Treatment of Exercise Induced Asthma
If you experience exercise induced asthma, you should not stop exercising. Speak with your physician about the proper plan. Typically, asthma inhalers should be used prior to exercise to control these symptoms. When you have control of your asthma symptoms, then you will be able to exercise with no problems.
In addition to taking the correct medications, you will want to properly warm up and cool down. Some exercises are better tolerated by people with asthma than others too. You may want to choose activities such as walking or volleyball, because they only involve short bursts of exertion, if any at all. You may want to avoid activities such as soccer for the same reason. Even though these activities are harder to participate it, it does not mean that it is completely off limits. If you want to participate, just take the proper steps before. Swimming is a great option since the air is typically warm and moist. Find which level you would like to participate in and find out which level you are able to participate at, and go from there. If you are participating in an outdoor exercise, check the pollen counts. If pollen counts are high, then you will want to move your workout to the indoors.
Symptoms of Temperature Induced Asthma
Temperature induced asthma symptoms include coughing, wheezing, chest tightness, and trouble breathing. These symptoms will be more prevalent in times when the weather is either humid or cold. To know if your asthma is temperature induced, watch the weather and your symptoms so you know the cause and can treat it accordingly.
Causes of Temperature Induced Asthma
The weather is a big factor in asthma symptoms. The two most common cause of temperature related asthma is cold weather and humid weather. Anything above 60% humidity is considered humid and the air is very difficult to breath. On the other hand, the cold weather has a big effect on asthma too.
Humidity can encourage the growth of mold, dust mites, and pollen counts are typically high. In the cold weather, your airways become dry and irritated. The cold leads to an increase in mucus, which makes you more likely to get sick. When the weather is cold, you are more likely to stay indoors, which puts you at a greater exposure to dust, pet dander, or mold. Even though temperature induced asthma is technically outdoors, the indoors play a huge role in asthma symptoms as well.

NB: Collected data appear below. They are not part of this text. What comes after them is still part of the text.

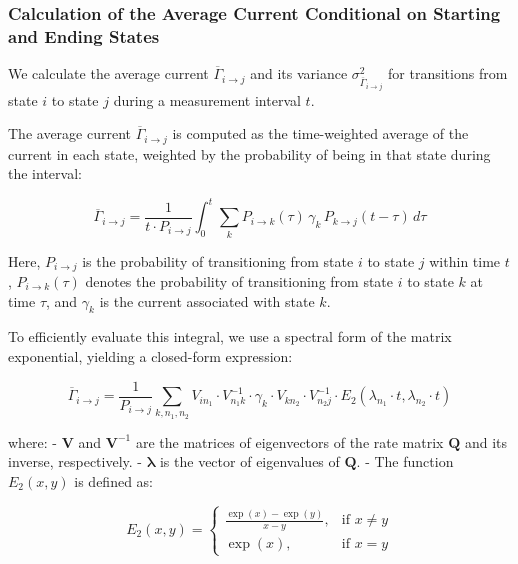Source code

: \documentclass[pdflatex,sn-mathphys-num]{sn-jnl}%
\theoremstyle{thmstyleone}%
\theoremstyle{thmstyletwo}%
\theoremstyle{thmstylethree}%
\begin{document}
\subsubsection{Calculation of the Average Current Conditional on Starting and Ending States}

We calculate the average current \( \overline{\Gamma}_{i \rightarrow j} \) and its variance \( \sigma^2_{\overline{\Gamma}_{i \rightarrow j}} \) for transitions from state \( i \) to state \( j \) during a measurement interval \( t \).

The average current \( \overline{\Gamma}_{i \rightarrow j} \) is computed as the time-weighted average of the current in each state, weighted by the probability of being in that state during the interval:

\begin{equation}
	\overline{\Gamma}_{i \rightarrow j} = \frac{1}{t \cdot P_{i \rightarrow j}} \int_0^t \sum_k P_{i \rightarrow k}(\tau) \, \gamma_k \, P_{k \rightarrow j}(t - \tau) \, d\tau
	\label{eq:gamma_ij_integral}
\end{equation}

Here, \( P_{i \rightarrow j} \) is the probability of transitioning from state \( i \) to state \( j \) within time \( t \), \( P_{i \rightarrow k}(\tau) \) denotes the probability of transitioning from state \( i \) to state \( k \) at time \( \tau \), and \( \gamma_k \) is the current associated with state \( k \).

To efficiently evaluate this integral, we use a spectral form of the matrix exponential, yielding a closed-form expression:

\begin{equation}
	\overline{\Gamma}_{i \rightarrow j} = \frac{1}{P_{i \rightarrow j}} \sum_{k, n_1, n_2} V_{i n_1} \cdot V^{-1}_{n_1 k} \cdot \gamma_k \cdot V_{k n_2} \cdot V^{-1}_{n_2 j} \cdot E_2(\lambda_{n_1} \cdot t, \lambda_{n_2} \cdot t)
	\label{eq:gamma_ij_formula}
\end{equation}

where:
- \( \mathbf{V} \) and \( \mathbf{V}^{-1} \) are the matrices of eigenvectors of the rate matrix \( \mathbf{Q} \) and its inverse, respectively.
- \( \boldsymbol{\lambda} \) is the vector of eigenvalues of \( \mathbf{Q} \).
- The function \( E_2(x, y) \) is defined as:

\begin{equation}
	E_2(x, y) = 
	\begin{cases}
		\frac{\exp(x) - \exp(y)}{x - y}, & \text{if } x \neq y \\
		\exp(x), & \text{if } x = y
	\end{cases}
	\label{eq:E_2}
\end{equation}
\end{document}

Treatment of Temperature Induced Asthma
There are three steps to treatment in temperature induced asthma. The first step is to avoid triggers. If you are more sensitive to the humidity, bring a dehumidifier indoors and avoid humid days outside. If it is the cold weather that affects you, then you will need to spend winters indoors as much as possible. The triggers that come with the temperatures, such as mold, pollen, or being exposed to more dander, should be treated appropriately.
The next step is to take the proper long-term medications, as prescribed by your physician. These medications should be taken daily to keep your asthma symptoms under control.
Lastly, rescue medications can help treat symptoms once they have already started. If you are having problems with controlling your asthma, then speak with your physician about updating your medications and come up with an asthma action plan.